»Wien ist die lebenswerteste Stadt«, sagen sie. »Stimmt gar nicht«, sagt Gran Bankrott und offeriert einen kühlen Soundtrack für das Präkariat.
Das Zugeben ist der Todfeind jeder Hybris. Das Eingestehen, dass man gescheitert ist. Das Bankrottanmelden. Das macht niemand gerne. Wobei, eigentlich kennt Florian Tremmel, vielleicht die zentrale Figur im österreichischen DIY, das Scheitern ja gar nicht, zumindest nicht in Hinblick auf das, wovon sich KünstlerInnen »wirklich« ernähren können: KritikerInnenlob. Spätestens mit »Nazzle«, der letzten der beiden Langspielplatten, war Gran unverzichtbar geworden im Kanon selbsternannter TopcheckerInnen zwischen Gürtel-Grind und Avantgarde. An diesem Ort wurde »Nazzle« nicht zu Unrecht sogar als »monolithisches Meisterwerk« geadelt.
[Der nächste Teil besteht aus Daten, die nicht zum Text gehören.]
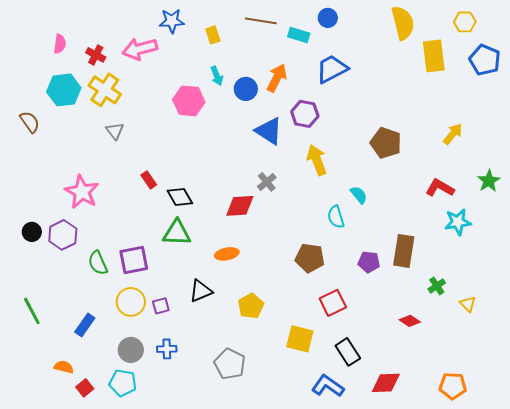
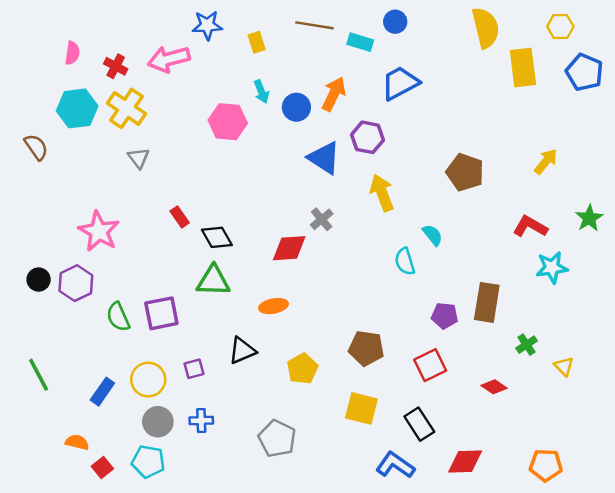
brown pentagon: (310, 258) -> (366, 348), moved
yellow circle: (131, 302) -> (148, 380), moved
red square: (333, 303) -> (430, 365), moved

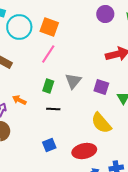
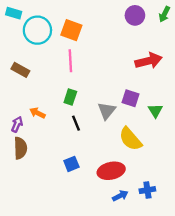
pink line: (48, 54) -> (70, 61), turned -36
gray triangle: (73, 81) -> (107, 111), moved
black line: (53, 109) -> (76, 123), turned 64

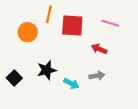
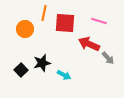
red arrow: (99, 49) -> (89, 44), size x1.5
gray arrow: (97, 76) -> (108, 58), moved, turned 56
black square: (14, 78) -> (21, 70), moved

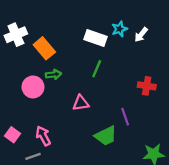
Einer ähnlichen Bewertung steht auch dem Album »Gran Bankrott« nichts im Wege. Wenngleich natürlich die musikalischen Gesichtspunkte, auf die – versprochen! – gleich einzugehen ist, durchaus nur leicht adaptiert werden, machen die paar umgedrehten und neu angezogenen Stellschrauben einen gar dramatisch wirkenden Namenswechsel notwendig, denn: Gran Bankrott singt auf Deutsch. Im Unterschied zu vor noch ein paar Jahren ist dies aber keineswegs eine – Achtung! – Bankrotterklärung der heimischen Indie-Szene, sondern pure Notwendigkeit. Nur so lassen sich die anvisierten bedrückenden Wirklichkeiten des ach so tollen Wien in ihrer Drastik vermitteln. Wenn EinserschülerInnen des Neoliberalismus deine Stadt mit dem Etikett der »lebenswertesten« Metropole verschmieren, kannst du nur dagegen sein. Gran Bankrott präsentiert uns lieber die Tristesse der vom Turbokapitalismus ausgespuckten VerliererInnen. Auch musikalisch – versprochen ist versprochen! – bedient sich Tremmel, der »Das Album« wie gewohnt größtenteils in Eigenproduktion entstehen hat lassen, der Mittel der Trostlosigkeit, die schon die Working-Class-RomantikerInnen der britischen Stahlstädte vor 40 Jahren kannten: ein buntes Mosaik mit tollen Ideen aus New Wave, Dark Wave, Post-Punk. Hauptsache kühl, Hauptsache Assoziation: flackernde Neonröhren in verlassenen Industriebauten; Hauptsache: das Ende der Zufriedenheit. Der Meister selbst bringt es am besten auf den Schlusspunkt: »Roy Black is dead.«
»Gran Bankrott« von Gran Bankrott erscheint heute, am 14. Juni, bei Numavi Records.